I found an Anna Maria Horner print in my stash, which was rust with pops of yellow and blue. This was what I wanted the palette for the next Rails quilt to be. The bundle then sat on the floor for another year.
Finally, I decided that the worse that can happen is it doesn’t work, so I started out with a plan of 3-4 areas of color.
I was pleasantly surprised how well it came together. This one was a much larger quilt but still based on Neuostheim Railroad junction in Germany.
Once the top was complete, I had a very clear direction I wanted to take to the quilting. All the areas of colored strips, I wanted hand quilted/ embroidered with “X”s (like railway crossing signs), with the crosses forming a diagonal 1/2″ grid pattern. In the neutral areas, I had machine quilted variable grid lines – 1/2″ to 1” lines.
This meant color matching all the strips and switching thread colors often. In total 15-16 colors were used. The back has amazing texture as well from making these crosses.
The hand quilting took a long time, so this quilt also became a travel project. It saw a lot of NC, Germany and Morocco. In someways it made it easy to work on being a travel project.
When making the top, I had assumed I would square up this quilt and have straight edges. Through making and quilting it though I loved the uneven quality of the final edges and wanted to maintain the shape as much as I could. I decided to face the edges of my quilt (using Cotton and Bourbon Facing Tutorial). I did change things up a little as I couldn’t cut the edges without making sure I had secured the hand stitches. So before I cut, I stitched the binding to the front, then cut at the 1/4″ edge with scissors, then zigzagged the edge securing the thread. It seems to have worked well.

▶ What to do:
[A] According to the text about the Rails quilt, which railroad junction was the quilt based on?
[B] Write the next part of the text about the Rails quilt, starting right after its final sentence.

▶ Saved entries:

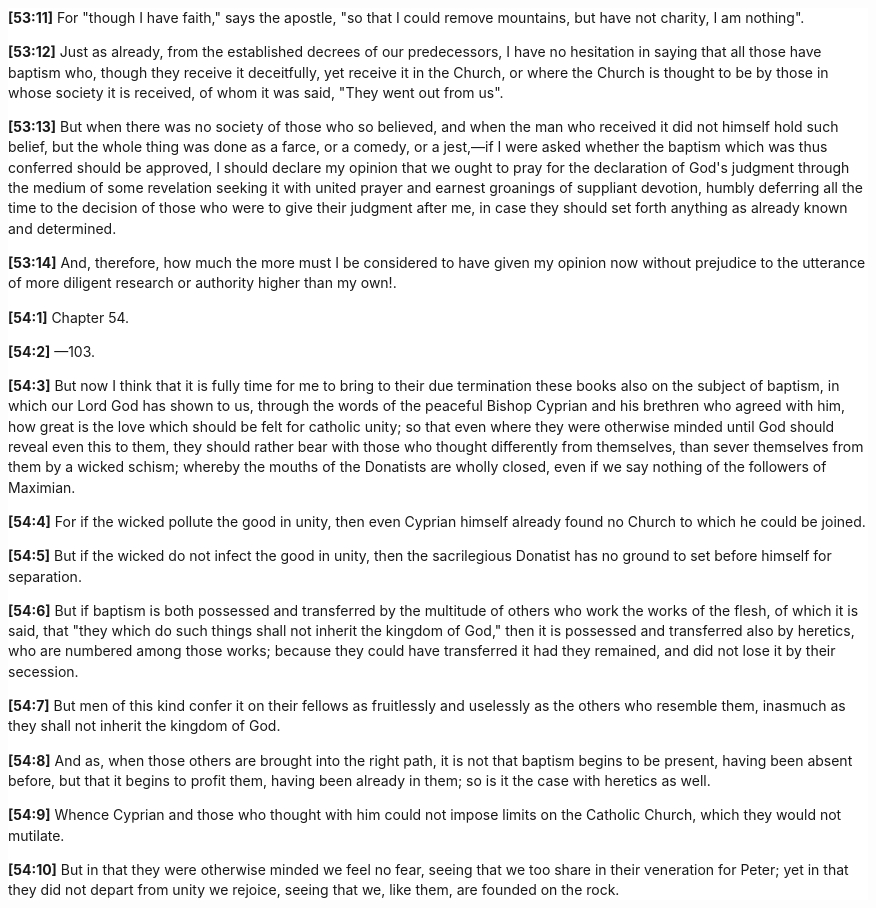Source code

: **[53:11]** For "though I have faith," says the apostle, "so that I could remove mountains, but have not charity, I am nothing".

**[53:12]** Just as already, from the established decrees of our predecessors, I have no hesitation in saying that all those have baptism who, though they receive it deceitfully, yet receive it in the Church, or where the Church is thought to be by those in whose society it is received, of whom it was said, "They went out from us".

**[53:13]** But when there was no society of those who so believed, and when the man who received it did not himself hold such belief, but the whole thing was done as a farce, or a comedy, or a jest,—if I were asked whether the baptism which was thus conferred should be approved, I should declare my opinion that we ought to pray for the declaration of God's judgment through the medium of some revelation seeking it with united prayer and earnest groanings of suppliant devotion, humbly deferring all the time to the decision of those who were to give their judgment after me, in case they should set forth anything as already known and determined.

**[53:14]** And, therefore, how much the more must I be considered to have given my opinion now without prejudice to the utterance of more diligent research or authority higher than my own!.

**[54:1]** Chapter 54.

**[54:2]** —103.

**[54:3]** But now I think that it is fully time for me to bring to their due termination these books also on the subject of baptism, in which our Lord God has shown to us, through the words of the peaceful Bishop Cyprian and his brethren who agreed with him, how great is the love which should be felt for catholic unity; so that even where they were otherwise minded until God should reveal even this to them,   they should rather bear with those who thought differently from themselves, than sever themselves from them by a wicked schism; whereby the mouths of the Donatists are wholly closed, even if we say nothing of the followers of Maximian.

**[54:4]** For if the wicked pollute the good in unity, then even Cyprian himself already found no Church to which he could be joined.

**[54:5]** But if the wicked do not infect the good in unity, then the sacrilegious Donatist has no ground to set before himself for separation.

**[54:6]** But if baptism is both possessed and transferred by the multitude of others who work the works of the flesh, of which it is said, that "they which do such things shall not inherit the kingdom of God,"  then it is possessed and transferred also by heretics, who are numbered among those works; because they could have transferred it had they remained, and did not lose it by their secession.

**[54:7]** But men of this kind confer it on their fellows as fruitlessly and uselessly as the others who resemble them, inasmuch as they shall not inherit the kingdom of God.

**[54:8]** And as, when those others are brought into the right path, it is not that baptism begins to be present, having been absent before, but that it begins to profit them, having been already in them; so is it the case with heretics as well.

**[54:9]** Whence Cyprian and those who thought with him could not impose limits on the Catholic Church, which they would not mutilate.

**[54:10]** But in that they were otherwise minded we feel no fear, seeing that we too share in their veneration for Peter; yet in that they did not depart from unity we rejoice, seeing that we, like them, are founded on the rock.


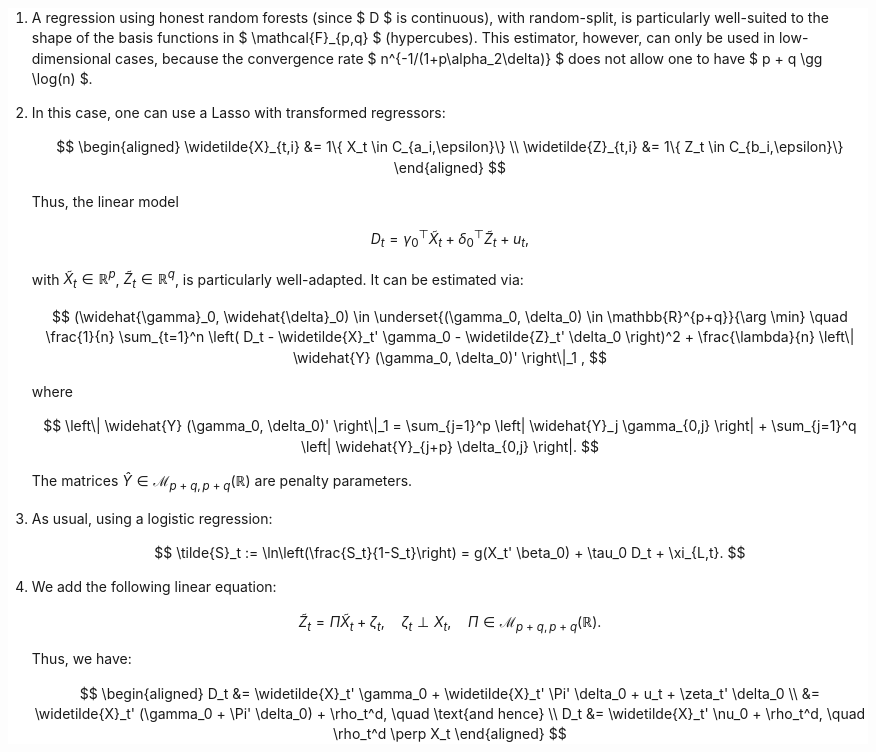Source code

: 1. A regression using honest random forests (since $ D $ is continuous), with random-split, is particularly well-suited to the shape of the basis functions in $ \mathcal{F}_{p,q} $ (hypercubes). This estimator, however, can only be used in low-dimensional cases, because the convergence rate $ n^{-1/(1+p\alpha_2\delta)} $ does not allow one to have $ p + q \gg \log(n) $.

2. In this case, one can use a Lasso with transformed regressors:

   $$
   \begin{aligned}
   \widetilde{X}_{t,i} &= 1\{ X_t \in C_{a_i,\epsilon}\} \\ 
   \widetilde{Z}_{t,i} &= 1\{ Z_t \in C_{b_i,\epsilon}\}
   \end{aligned}
   $$

   Thus, the linear model

   $$
   D_{t} = \gamma_0^{\top} \widetilde{X}_{t} + \delta_0^{\top} \widetilde{Z}_{t} + u_t,
   $$

   with $\widetilde{X}_{t} \in \mathbb{R}^p$, $\widetilde{Z}_{t} \in \mathbb{R}^q$, is particularly well-adapted. It can be estimated via:

   $$
   (\widehat{\gamma}_0, \widehat{\delta}_0) \in \underset{(\gamma_0, \delta_0) \in \mathbb{R}^{p+q}}{\arg \min} \quad \frac{1}{n} \sum_{t=1}^n \left( D_t - \widetilde{X}_t' \gamma_0 - \widetilde{Z}_t' \delta_0 \right)^2 + \frac{\lambda}{n} \left\| \widehat{Y} (\gamma_0, \delta_0)' \right\|_1 ,
   $$

   where

   $$
   \left\| \widehat{Y} (\gamma_0, \delta_0)' \right\|_1 = \sum_{j=1}^p \left| \widehat{Y}_j \gamma_{0,j} \right| + \sum_{j=1}^q \left| \widehat{Y}_{j+p} \delta_{0,j} \right|.
   $$

   The matrices $\widehat{Y} \in \mathcal{M}_{p+q, p+q}(\mathbb{R})$ are penalty parameters.

3. As usual, using a logistic regression:

   $$
   \tilde{S}_t := \ln\left(\frac{S_t}{1-S_t}\right) = g(X_t' \beta_0) + \tau_0 D_t + \xi_{L,t}.
   $$

4. We add the following linear equation:

   $$
   \widetilde{Z}_t = \Pi \widetilde{X}_t + \zeta_t, \quad \zeta_t \perp X_t, \quad \Pi \in \mathcal{M}_{p+q, p+q}(\mathbb{R}).
   $$

   Thus, we have:

   $$
   \begin{aligned}
   D_t &= \widetilde{X}_t' \gamma_0 + \widetilde{X}_t' \Pi' \delta_0 + u_t + \zeta_t' \delta_0 \\
       &= \widetilde{X}_t' (\gamma_0 + \Pi' \delta_0) + \rho_t^d, \quad \text{and hence} \\
   D_t &= \widetilde{X}_t' \nu_0 + \rho_t^d, \quad \rho_t^d \perp X_t
   \end{aligned}
   $$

▶ Answers to the exercise:
[A] The Neuostheim Railroad junction in Germany.

[B]
The finally finished the quilt almost a year after starting. It was a lot of work all those hand stitches. I love the colors. I love the texture. I am thrilled that I was able to push through and repeat the technique.
Name : Rails II (#aerialrailsquilt)
Design: Original Design
Fabric: Oakshott Cottons and Kona Cotton
Backing: Scraps and Carolyn Friedlander Print
Binding: Faced with Neutral
Dimensions: ~52″ x ~45″
Quilted: Hand Stitched Crosses and Machine Quilted Grid
Start date: 12 February 2022
Finish date: 8 February 2023
That is a spectacular piece! I enjoyed hearing about your process and your breaking through the barriers. Thank you for sharing.
i love your quilt! you’re so talented!! i’ve only hand-sewn one quilt, but it means a lot (more)… congratulations on finishing it! thank you for sharing 🙂
Thank you !!
There’s so much attention to detail…it’s so gorgeous. Boy do you have patience!! I just love the entire concept. I hope it’s one you will keep and turn into an heirloom.
Thank you. I am definitely going to try and show it over the next year as I would love having people see it in person. It will be in my solo show July to start.